In the records that follow, find the line with "left wrist: (62, 74)"; from there, retype every line exactly through the line with "right ankle: (34, 105)", which also belongs to the answer.

(Images with localized body landmarks)
○ ○ ○ ○ ○ ○ ○

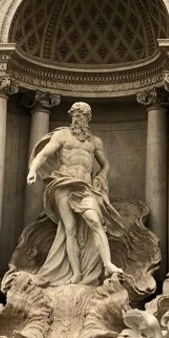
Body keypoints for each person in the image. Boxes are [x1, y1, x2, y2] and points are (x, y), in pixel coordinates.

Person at [26, 102, 124, 285]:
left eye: (81, 115)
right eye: (75, 115)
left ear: (88, 117)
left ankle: (108, 264)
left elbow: (106, 165)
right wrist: (33, 170)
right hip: (63, 183)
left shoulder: (95, 142)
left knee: (95, 221)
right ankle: (76, 273)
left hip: (85, 187)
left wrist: (100, 177)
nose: (77, 118)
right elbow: (44, 154)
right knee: (69, 228)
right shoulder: (62, 135)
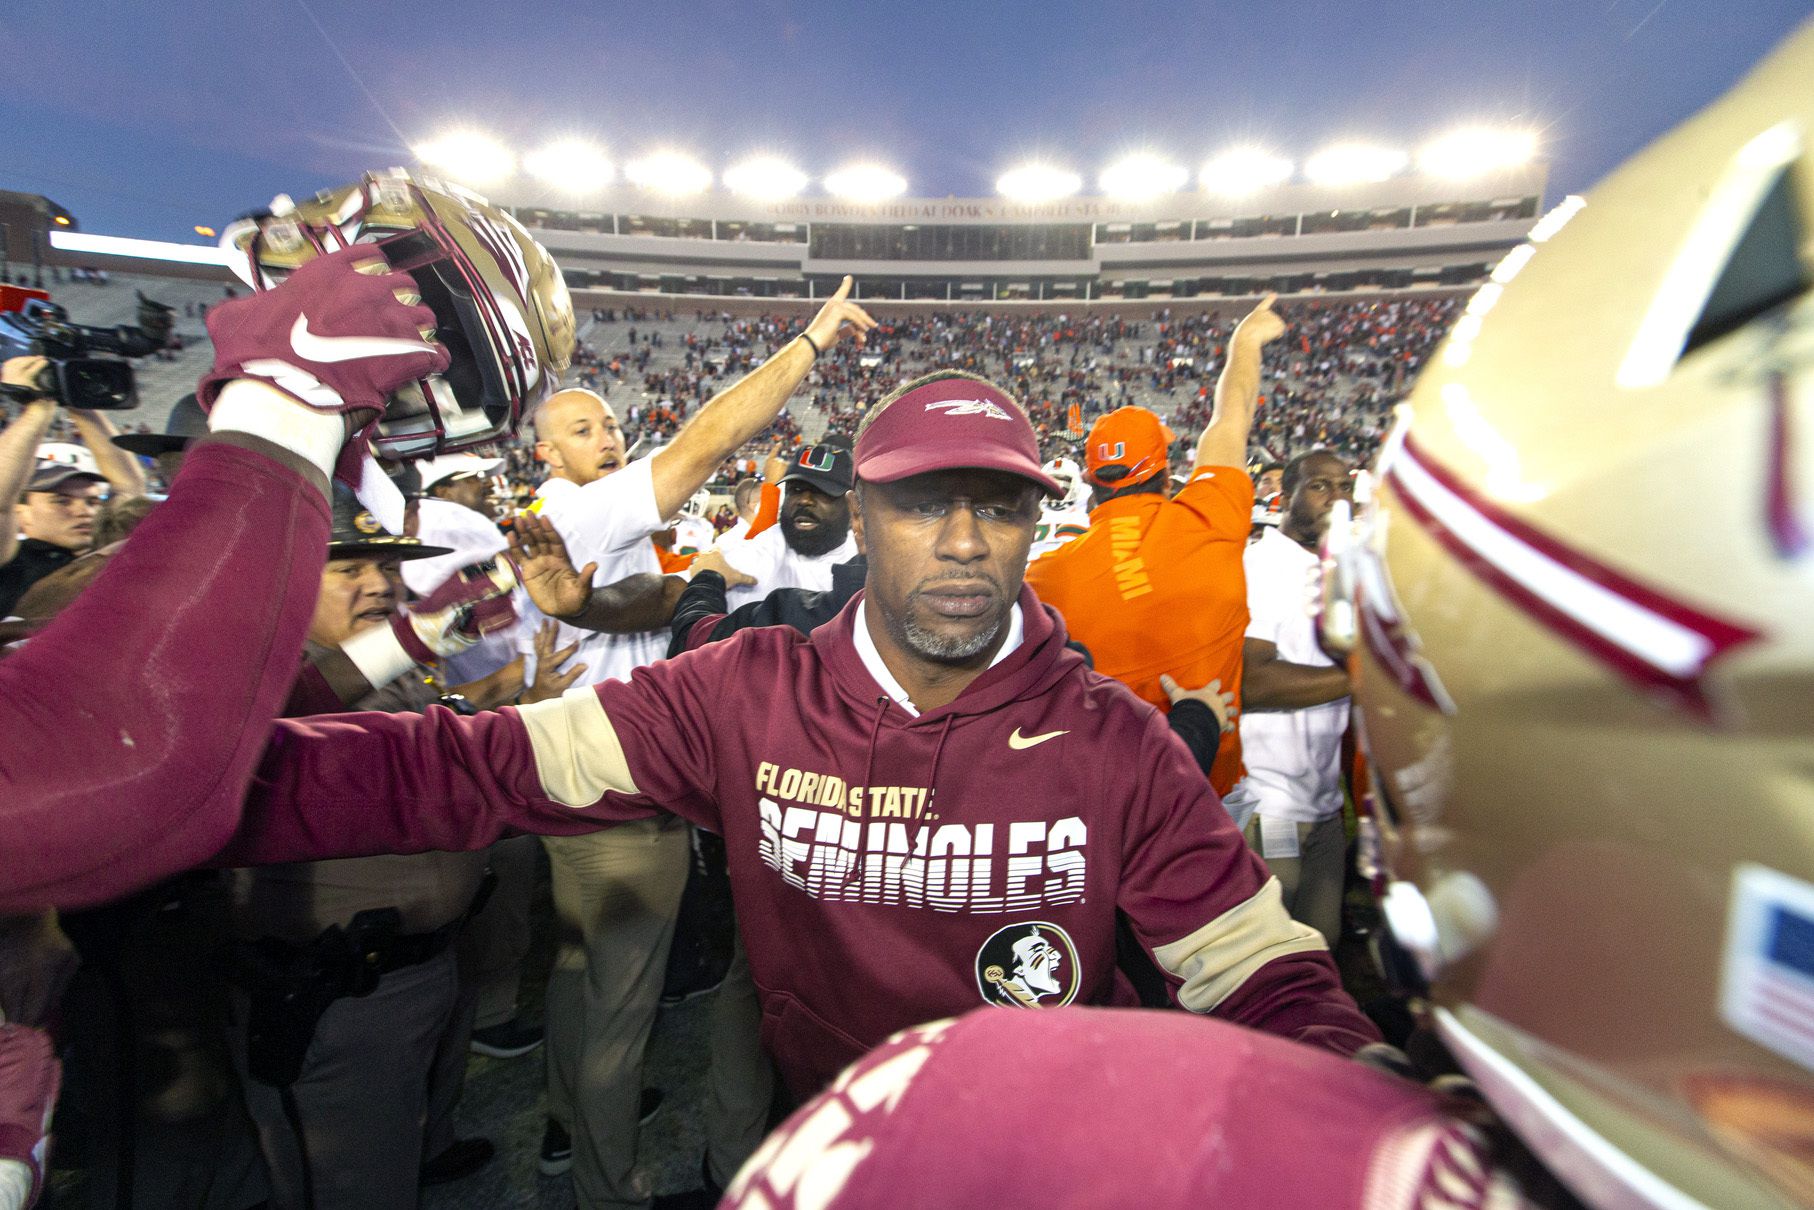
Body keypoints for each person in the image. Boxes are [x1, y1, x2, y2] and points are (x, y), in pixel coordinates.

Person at [218, 367, 1383, 1111]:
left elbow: (1255, 968)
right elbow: (468, 768)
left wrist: (1366, 1095)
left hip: (1052, 1159)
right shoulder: (745, 693)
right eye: (925, 502)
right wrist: (201, 785)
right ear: (862, 517)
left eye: (1000, 502)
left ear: (1039, 521)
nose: (966, 539)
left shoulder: (1115, 743)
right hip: (827, 1139)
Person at [517, 278, 874, 1209]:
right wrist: (809, 342)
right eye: (587, 428)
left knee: (580, 969)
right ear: (547, 450)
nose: (611, 437)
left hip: (574, 768)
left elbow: (655, 599)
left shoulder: (593, 523)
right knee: (622, 1007)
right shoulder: (582, 508)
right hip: (622, 782)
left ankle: (565, 1126)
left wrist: (599, 603)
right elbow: (702, 444)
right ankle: (605, 1183)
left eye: (607, 423)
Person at [1025, 296, 1285, 808]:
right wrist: (1245, 342)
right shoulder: (1210, 517)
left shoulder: (1045, 574)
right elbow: (1229, 418)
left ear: (1091, 484)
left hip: (1100, 798)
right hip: (1209, 786)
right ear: (1167, 475)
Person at [1239, 449, 1354, 944]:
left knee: (1320, 960)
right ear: (1283, 497)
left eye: (1344, 485)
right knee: (1262, 967)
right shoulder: (1263, 565)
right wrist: (1363, 677)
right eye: (1319, 485)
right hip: (1268, 805)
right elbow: (1252, 682)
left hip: (1324, 807)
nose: (1335, 497)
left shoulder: (1336, 569)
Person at [711, 441, 857, 610]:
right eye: (796, 489)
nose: (804, 500)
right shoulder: (764, 548)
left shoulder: (872, 565)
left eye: (822, 491)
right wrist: (706, 578)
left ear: (852, 505)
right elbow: (675, 590)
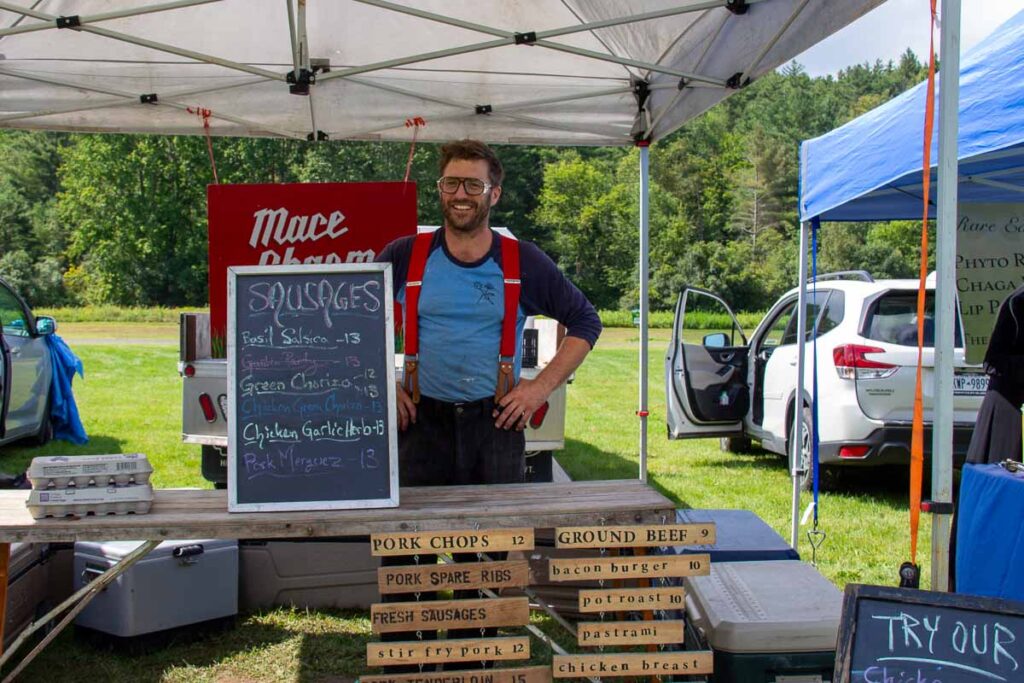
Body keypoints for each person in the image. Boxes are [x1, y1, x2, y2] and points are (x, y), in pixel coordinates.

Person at [377, 139, 601, 487]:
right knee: (417, 538)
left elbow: (586, 321)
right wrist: (382, 383)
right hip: (421, 424)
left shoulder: (522, 260)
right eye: (450, 183)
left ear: (494, 194)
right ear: (440, 189)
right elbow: (355, 323)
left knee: (496, 536)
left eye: (474, 185)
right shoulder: (405, 254)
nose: (460, 194)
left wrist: (539, 388)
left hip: (495, 424)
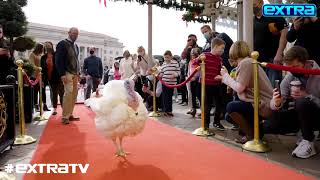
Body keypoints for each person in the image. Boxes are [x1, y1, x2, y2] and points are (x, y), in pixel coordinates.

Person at [263, 46, 320, 159]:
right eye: (290, 68)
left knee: (302, 102)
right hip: (299, 115)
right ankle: (302, 134)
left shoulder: (318, 74)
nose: (293, 70)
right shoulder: (291, 75)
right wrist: (276, 102)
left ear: (305, 62)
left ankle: (308, 141)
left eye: (295, 67)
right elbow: (275, 104)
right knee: (270, 124)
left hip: (317, 115)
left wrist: (308, 96)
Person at [217, 41, 273, 143]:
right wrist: (225, 78)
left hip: (262, 104)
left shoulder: (246, 63)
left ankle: (251, 135)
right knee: (228, 116)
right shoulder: (248, 62)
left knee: (231, 107)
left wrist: (225, 76)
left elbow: (239, 88)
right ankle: (257, 131)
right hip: (262, 102)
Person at [193, 38, 226, 132]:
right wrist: (198, 58)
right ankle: (206, 124)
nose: (223, 51)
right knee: (206, 105)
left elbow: (219, 71)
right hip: (205, 85)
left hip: (216, 85)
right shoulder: (205, 55)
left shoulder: (219, 59)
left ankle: (217, 122)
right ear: (215, 47)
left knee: (219, 104)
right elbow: (194, 62)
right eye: (222, 48)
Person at [253, 0, 288, 85]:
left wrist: (279, 54)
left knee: (273, 87)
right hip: (257, 60)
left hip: (272, 59)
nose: (250, 6)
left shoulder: (274, 15)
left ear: (260, 3)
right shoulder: (251, 20)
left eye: (252, 3)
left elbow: (285, 32)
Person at [55, 27, 80, 125]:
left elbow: (76, 60)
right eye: (73, 33)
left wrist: (78, 72)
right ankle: (65, 116)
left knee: (74, 94)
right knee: (68, 94)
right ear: (69, 33)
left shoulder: (76, 46)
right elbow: (58, 60)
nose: (75, 35)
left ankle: (70, 114)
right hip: (67, 73)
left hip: (74, 73)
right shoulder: (62, 44)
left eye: (76, 34)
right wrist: (62, 74)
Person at [41, 42, 64, 115]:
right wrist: (43, 79)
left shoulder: (56, 54)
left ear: (52, 46)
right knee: (54, 94)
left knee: (61, 93)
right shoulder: (43, 57)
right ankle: (54, 109)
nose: (48, 47)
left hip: (59, 76)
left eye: (49, 46)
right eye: (46, 46)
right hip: (50, 78)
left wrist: (62, 74)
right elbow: (43, 69)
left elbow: (60, 64)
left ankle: (64, 109)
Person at [159, 50, 180, 117]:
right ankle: (165, 110)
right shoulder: (164, 64)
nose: (166, 59)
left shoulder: (175, 63)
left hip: (171, 84)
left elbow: (179, 72)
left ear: (171, 57)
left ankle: (169, 111)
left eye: (167, 57)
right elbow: (162, 72)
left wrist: (174, 75)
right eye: (165, 57)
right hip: (164, 83)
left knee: (169, 97)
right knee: (165, 97)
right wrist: (159, 75)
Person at [29, 43, 44, 112]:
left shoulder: (40, 55)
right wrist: (39, 68)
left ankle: (38, 105)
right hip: (34, 76)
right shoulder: (32, 54)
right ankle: (34, 105)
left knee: (39, 91)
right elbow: (31, 64)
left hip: (40, 75)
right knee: (34, 92)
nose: (43, 50)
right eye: (42, 48)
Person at [186, 47, 201, 117]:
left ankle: (202, 110)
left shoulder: (200, 62)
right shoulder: (190, 62)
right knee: (193, 95)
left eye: (194, 53)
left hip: (198, 81)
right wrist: (189, 77)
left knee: (199, 95)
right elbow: (189, 70)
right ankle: (193, 109)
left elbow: (200, 72)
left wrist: (195, 77)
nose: (193, 54)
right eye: (192, 53)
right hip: (191, 81)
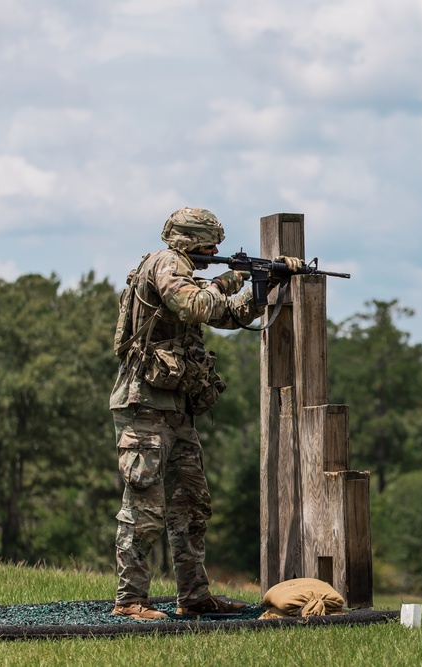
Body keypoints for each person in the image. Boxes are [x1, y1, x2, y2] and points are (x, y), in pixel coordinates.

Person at [108, 207, 303, 621]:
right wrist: (228, 278)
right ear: (189, 241)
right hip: (144, 405)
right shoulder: (166, 264)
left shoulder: (186, 271)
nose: (215, 250)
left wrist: (262, 286)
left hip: (177, 408)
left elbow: (227, 315)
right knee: (144, 508)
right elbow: (196, 304)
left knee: (191, 506)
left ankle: (194, 597)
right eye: (209, 244)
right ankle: (130, 600)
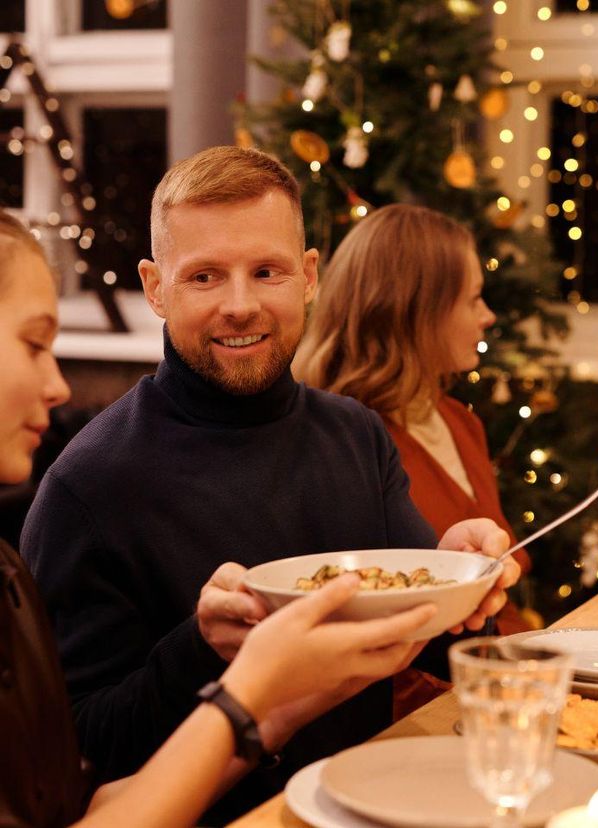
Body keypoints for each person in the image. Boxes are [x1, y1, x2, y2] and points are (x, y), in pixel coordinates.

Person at [20, 147, 519, 824]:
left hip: (376, 803)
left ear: (308, 276)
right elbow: (75, 757)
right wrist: (199, 650)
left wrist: (462, 569)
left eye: (266, 271)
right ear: (155, 286)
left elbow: (424, 635)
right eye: (203, 276)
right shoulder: (89, 485)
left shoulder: (355, 434)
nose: (240, 304)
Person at [293, 204, 532, 714]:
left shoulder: (459, 420)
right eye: (472, 300)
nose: (488, 315)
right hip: (428, 712)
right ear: (415, 313)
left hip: (500, 676)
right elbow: (368, 649)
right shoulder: (341, 445)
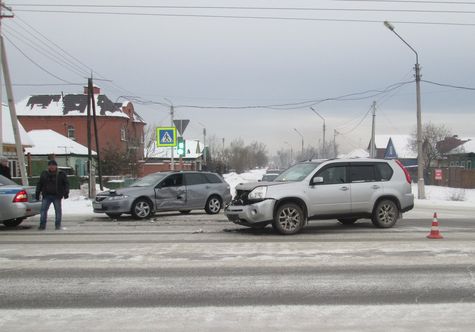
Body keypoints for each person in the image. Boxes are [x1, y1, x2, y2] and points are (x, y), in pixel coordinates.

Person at [36, 160, 69, 230]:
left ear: (56, 166)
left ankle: (57, 225)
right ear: (48, 166)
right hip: (46, 195)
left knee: (58, 211)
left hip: (57, 195)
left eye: (53, 165)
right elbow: (39, 184)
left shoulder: (61, 174)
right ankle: (42, 225)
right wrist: (37, 193)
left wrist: (66, 193)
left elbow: (66, 184)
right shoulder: (44, 173)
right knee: (43, 211)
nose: (51, 167)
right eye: (50, 165)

○ ○ ○ ○ ○ ○ ○

Result for this task:
left wrist: (62, 74)
right elbow: (43, 69)
left elbow: (60, 64)
left ankle: (64, 109)
Person at [159, 50, 180, 117]:
right ankle: (165, 110)
right shoulder: (164, 64)
nose: (166, 59)
left shoulder: (175, 63)
left hip: (171, 84)
left elbow: (179, 72)
left ear: (171, 57)
left ankle: (169, 111)
left eye: (167, 57)
right elbow: (162, 72)
left wrist: (174, 75)
right eye: (165, 57)
right hip: (164, 83)
left knee: (169, 97)
right knee: (165, 97)
right wrist: (159, 75)
Person at [29, 43, 44, 112]:
left shoulder: (40, 55)
right wrist: (39, 68)
left ankle: (38, 105)
right hip: (34, 76)
right shoulder: (32, 54)
right ankle: (34, 105)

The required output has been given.